▸ TASK MATERIAL:
+===+

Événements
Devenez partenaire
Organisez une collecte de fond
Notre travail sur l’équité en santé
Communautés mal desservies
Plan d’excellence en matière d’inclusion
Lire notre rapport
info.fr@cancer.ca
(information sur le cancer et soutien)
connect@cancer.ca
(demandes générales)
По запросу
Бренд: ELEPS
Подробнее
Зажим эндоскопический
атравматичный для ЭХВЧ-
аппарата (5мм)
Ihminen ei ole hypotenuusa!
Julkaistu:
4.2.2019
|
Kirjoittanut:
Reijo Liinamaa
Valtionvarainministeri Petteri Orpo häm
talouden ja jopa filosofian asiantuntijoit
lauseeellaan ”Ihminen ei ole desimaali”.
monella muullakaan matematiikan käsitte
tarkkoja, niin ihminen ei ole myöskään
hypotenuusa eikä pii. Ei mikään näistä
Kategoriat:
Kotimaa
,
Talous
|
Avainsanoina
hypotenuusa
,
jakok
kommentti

+===+

▸ ACTION ITEM:
The output should be exactly the lines from the one containing "talouden ja jopa filosofian asiantuntijoit" to the final line of the listing above, inclusive.

▸ TASK ANSWER:
talouden ja jopa filosofian asiantuntijoit
lauseeellaan ”Ihminen ei ole desimaali”.
monella muullakaan matematiikan käsitte
tarkkoja, niin ihminen ei ole myöskään
hypotenuusa eikä pii. Ei mikään näistä
Kategoriat:
Kotimaa
,
Talous
|
Avainsanoina
hypotenuusa
,
jakok
kommentti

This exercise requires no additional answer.